Mercredi, son avocat Me Giancarlo Giulianelli a indiqué qu’il recevait un flot de messages de solidarité pour son client. «La plupart du temps, les gens disent qu’ils veulent donner de l’argent», a-t-il ajouté. «Mais mon client, même s’il remercie tout le monde pour les messages, ne veut pas de soutien financier et demande que cet argent évoqué pour sa défense soit envoyé à des familles italiennes en difficulté». Pour Me Giulianelli, l’élan de solidarité autour de son client «donne une idée de la situation» après la gestion de la question migratoire ces dernières années.

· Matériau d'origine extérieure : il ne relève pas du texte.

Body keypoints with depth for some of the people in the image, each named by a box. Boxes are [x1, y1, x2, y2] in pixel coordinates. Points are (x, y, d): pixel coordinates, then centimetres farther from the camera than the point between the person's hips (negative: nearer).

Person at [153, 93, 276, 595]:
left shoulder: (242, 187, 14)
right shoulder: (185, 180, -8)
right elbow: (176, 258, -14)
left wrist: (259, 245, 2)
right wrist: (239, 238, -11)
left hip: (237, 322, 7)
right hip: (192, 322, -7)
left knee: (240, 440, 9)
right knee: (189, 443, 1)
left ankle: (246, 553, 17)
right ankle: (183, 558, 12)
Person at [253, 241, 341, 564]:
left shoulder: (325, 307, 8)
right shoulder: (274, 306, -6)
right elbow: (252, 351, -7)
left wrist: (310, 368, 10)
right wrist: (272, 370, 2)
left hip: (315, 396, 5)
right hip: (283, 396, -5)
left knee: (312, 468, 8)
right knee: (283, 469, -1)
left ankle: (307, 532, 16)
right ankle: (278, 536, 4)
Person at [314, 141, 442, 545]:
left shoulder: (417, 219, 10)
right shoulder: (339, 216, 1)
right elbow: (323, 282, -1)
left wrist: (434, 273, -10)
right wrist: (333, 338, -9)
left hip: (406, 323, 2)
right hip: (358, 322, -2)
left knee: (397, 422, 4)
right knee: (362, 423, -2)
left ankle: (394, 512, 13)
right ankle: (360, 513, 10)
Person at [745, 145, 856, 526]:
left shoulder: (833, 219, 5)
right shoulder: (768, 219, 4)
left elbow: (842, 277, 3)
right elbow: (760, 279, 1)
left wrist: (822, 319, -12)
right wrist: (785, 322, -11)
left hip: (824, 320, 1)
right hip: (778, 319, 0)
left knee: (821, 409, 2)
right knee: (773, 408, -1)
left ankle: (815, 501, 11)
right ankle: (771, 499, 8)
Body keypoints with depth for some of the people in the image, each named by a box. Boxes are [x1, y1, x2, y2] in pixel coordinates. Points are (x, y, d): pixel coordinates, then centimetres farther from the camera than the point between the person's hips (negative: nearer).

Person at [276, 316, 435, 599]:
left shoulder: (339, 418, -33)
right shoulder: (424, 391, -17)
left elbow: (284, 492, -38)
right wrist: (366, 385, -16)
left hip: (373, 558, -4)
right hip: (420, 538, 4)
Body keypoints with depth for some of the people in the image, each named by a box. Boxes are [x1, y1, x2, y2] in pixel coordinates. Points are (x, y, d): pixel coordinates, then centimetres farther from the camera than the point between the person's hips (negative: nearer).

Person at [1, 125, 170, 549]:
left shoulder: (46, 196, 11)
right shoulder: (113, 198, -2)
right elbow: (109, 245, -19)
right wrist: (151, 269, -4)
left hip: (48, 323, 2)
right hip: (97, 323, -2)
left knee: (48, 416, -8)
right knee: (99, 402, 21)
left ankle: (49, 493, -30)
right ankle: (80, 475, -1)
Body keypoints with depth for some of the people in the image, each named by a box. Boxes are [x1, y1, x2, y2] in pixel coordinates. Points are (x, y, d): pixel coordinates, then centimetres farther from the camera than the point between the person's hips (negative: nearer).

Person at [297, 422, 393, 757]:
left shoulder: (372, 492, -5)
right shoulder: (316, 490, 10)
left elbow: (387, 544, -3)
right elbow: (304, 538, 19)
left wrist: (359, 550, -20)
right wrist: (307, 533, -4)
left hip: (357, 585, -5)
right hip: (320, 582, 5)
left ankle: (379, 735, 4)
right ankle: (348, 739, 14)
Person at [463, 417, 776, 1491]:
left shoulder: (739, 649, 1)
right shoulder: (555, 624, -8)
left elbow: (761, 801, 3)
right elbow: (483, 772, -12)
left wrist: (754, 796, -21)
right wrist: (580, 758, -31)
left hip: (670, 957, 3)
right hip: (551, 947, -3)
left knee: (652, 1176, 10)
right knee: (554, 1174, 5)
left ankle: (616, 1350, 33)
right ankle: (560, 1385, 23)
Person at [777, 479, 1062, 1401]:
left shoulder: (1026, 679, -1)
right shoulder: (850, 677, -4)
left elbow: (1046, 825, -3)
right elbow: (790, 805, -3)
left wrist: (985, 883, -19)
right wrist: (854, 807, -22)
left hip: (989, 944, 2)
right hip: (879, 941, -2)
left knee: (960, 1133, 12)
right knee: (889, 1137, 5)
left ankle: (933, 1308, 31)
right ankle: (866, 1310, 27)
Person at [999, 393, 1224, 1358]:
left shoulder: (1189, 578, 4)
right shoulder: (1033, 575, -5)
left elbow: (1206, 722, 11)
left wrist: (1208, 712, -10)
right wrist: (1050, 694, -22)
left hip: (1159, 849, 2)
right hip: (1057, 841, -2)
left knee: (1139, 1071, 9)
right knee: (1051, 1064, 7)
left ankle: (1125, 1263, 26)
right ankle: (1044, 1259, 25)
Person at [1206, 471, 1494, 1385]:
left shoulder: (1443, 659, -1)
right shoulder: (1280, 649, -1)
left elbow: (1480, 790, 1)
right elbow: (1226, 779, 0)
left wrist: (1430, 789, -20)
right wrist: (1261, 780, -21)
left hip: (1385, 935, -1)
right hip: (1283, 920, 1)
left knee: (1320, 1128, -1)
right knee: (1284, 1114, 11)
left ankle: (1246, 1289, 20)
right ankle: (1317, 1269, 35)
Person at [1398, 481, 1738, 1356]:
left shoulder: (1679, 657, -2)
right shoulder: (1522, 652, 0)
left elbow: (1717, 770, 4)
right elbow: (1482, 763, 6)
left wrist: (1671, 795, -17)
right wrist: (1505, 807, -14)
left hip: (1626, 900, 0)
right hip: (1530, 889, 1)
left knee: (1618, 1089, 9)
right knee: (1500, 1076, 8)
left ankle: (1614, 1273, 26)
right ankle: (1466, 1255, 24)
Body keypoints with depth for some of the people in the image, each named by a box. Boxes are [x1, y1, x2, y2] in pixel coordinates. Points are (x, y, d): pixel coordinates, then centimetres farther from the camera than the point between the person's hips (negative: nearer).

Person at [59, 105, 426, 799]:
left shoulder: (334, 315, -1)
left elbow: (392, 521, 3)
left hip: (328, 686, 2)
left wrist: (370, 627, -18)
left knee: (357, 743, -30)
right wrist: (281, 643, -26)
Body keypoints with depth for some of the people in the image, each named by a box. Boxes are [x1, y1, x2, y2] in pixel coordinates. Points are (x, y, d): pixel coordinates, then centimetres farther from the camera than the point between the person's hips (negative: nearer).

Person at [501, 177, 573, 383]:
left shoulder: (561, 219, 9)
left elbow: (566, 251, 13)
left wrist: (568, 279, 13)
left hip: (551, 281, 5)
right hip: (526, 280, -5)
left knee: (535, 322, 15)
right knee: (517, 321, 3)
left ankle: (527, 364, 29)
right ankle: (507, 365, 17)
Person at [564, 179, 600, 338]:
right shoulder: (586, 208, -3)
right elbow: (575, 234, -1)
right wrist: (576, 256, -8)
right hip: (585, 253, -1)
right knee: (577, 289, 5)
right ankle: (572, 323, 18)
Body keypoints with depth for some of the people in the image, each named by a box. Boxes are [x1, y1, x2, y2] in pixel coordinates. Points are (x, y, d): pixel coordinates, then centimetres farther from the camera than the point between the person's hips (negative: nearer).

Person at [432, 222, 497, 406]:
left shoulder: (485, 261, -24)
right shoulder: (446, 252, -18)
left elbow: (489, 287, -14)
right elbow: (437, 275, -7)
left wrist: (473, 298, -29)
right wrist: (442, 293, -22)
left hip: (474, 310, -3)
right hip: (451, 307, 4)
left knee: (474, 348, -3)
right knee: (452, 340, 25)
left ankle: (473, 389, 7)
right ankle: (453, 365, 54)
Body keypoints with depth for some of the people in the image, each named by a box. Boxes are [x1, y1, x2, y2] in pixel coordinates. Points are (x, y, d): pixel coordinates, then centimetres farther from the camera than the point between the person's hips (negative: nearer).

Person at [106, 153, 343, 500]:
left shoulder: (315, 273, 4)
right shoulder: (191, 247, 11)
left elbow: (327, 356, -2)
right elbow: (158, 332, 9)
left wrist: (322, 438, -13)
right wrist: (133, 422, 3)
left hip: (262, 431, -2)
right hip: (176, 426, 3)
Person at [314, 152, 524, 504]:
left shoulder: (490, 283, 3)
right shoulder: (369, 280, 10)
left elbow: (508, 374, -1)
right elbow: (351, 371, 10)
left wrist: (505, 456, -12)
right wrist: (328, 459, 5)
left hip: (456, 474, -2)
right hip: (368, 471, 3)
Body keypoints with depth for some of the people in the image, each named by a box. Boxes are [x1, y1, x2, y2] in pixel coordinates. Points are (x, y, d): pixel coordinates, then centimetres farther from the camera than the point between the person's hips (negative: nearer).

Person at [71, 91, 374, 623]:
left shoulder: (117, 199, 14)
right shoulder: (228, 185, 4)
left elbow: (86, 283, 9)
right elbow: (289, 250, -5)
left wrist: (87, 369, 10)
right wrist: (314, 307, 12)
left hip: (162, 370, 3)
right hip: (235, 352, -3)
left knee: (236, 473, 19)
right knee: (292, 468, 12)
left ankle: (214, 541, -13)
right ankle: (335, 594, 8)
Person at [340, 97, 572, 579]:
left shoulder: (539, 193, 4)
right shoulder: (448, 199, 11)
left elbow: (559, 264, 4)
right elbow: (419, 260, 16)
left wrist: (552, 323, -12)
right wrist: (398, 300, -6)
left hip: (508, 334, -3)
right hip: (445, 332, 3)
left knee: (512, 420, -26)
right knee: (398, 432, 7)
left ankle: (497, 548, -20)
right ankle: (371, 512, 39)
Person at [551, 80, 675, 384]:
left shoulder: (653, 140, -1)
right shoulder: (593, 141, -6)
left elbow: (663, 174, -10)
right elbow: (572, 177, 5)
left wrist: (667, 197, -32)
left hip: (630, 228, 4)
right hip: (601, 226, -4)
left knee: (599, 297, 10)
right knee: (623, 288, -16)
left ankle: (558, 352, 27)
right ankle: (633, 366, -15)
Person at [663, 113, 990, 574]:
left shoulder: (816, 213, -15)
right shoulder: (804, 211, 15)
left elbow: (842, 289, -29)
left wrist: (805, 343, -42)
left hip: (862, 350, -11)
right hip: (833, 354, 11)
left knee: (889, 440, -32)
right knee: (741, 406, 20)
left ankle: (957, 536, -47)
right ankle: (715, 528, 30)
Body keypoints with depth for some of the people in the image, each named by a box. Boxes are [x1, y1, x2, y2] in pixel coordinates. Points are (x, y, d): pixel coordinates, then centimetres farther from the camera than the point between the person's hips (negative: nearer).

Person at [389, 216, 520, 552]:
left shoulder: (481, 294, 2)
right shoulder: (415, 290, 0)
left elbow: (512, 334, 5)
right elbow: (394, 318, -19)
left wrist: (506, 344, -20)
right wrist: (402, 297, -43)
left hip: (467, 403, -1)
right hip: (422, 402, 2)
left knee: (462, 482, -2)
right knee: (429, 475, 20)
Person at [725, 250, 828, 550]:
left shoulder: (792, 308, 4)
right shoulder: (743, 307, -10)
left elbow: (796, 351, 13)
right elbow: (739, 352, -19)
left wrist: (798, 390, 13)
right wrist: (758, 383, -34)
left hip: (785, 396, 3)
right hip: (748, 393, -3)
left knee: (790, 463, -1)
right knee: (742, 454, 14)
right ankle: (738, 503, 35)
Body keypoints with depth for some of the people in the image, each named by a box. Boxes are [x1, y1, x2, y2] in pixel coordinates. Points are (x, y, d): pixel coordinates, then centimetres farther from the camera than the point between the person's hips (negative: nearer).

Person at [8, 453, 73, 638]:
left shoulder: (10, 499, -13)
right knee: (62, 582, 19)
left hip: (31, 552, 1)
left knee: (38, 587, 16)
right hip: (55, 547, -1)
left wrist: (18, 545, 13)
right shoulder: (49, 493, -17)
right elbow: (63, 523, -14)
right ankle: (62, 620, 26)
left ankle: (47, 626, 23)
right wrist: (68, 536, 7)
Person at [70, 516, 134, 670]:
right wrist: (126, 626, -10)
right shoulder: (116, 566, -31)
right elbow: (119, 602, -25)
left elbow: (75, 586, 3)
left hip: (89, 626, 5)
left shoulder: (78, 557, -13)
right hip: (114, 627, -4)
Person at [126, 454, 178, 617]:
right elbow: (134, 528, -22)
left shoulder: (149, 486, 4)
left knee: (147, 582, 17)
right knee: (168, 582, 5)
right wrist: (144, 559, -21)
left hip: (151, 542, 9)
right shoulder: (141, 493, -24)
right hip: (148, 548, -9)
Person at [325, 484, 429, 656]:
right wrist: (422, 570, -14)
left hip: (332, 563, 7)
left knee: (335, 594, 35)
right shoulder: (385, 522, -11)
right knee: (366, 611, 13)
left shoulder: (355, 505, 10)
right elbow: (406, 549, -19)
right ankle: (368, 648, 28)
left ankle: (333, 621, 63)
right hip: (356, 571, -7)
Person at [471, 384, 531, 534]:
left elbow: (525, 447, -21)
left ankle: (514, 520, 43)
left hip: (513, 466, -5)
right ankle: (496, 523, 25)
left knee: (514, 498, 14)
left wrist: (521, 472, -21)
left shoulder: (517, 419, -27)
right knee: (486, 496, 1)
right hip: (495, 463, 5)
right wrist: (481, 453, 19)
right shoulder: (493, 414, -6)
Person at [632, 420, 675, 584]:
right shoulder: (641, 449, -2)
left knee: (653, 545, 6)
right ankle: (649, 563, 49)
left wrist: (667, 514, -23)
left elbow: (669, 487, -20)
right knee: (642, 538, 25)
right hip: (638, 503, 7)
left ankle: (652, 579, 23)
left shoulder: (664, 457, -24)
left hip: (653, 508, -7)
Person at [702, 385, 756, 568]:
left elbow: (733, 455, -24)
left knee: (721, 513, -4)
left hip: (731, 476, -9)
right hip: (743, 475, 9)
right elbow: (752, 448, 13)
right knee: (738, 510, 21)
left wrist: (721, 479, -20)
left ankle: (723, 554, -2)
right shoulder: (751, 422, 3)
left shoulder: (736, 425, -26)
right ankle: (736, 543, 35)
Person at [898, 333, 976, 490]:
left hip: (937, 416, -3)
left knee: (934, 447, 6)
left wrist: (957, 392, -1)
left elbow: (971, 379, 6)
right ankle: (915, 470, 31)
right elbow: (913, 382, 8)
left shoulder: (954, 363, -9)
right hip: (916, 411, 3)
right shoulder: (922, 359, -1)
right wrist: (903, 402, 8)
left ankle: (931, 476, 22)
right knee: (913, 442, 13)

«On a l’impression que c’était un accident de la route»

A trois semaines des élections législatives du 4 mars, ce fait divers et la fusillade raciste ont remis l’immigration au coeur d’une campagne désormais dominée par des discours très à droite.
Matteo Salvini, le chef de la Ligue du Nord, un parti d’extrême droite proche du Front national sous l’étiquette duquel Luca Traini s’était présenté aux municipales l’an dernier, a dénoncé «l’invasion migratoire» source d’»affrontement social». Et Silvio Berlusconi, le chef de file du centre droit et allié de M. Salvini, a renchéri en évoquant «une bombe sociale prête à exploser».
Aucun responsable politique ne s’est rendu au chevet des six blessés – cinq hommes et une femme -, à l’exception du ministre de la Justice, Andrea Orlando, mercredi, cinq jours après les faits. «Merkel ou Macron seraient allés voir les blessés du fou (fasciste). En Italie, on a l’impression que c’était un accident de la route», a dénoncé dans un éditorial le journal de gauche Il Fatto Quotidiano.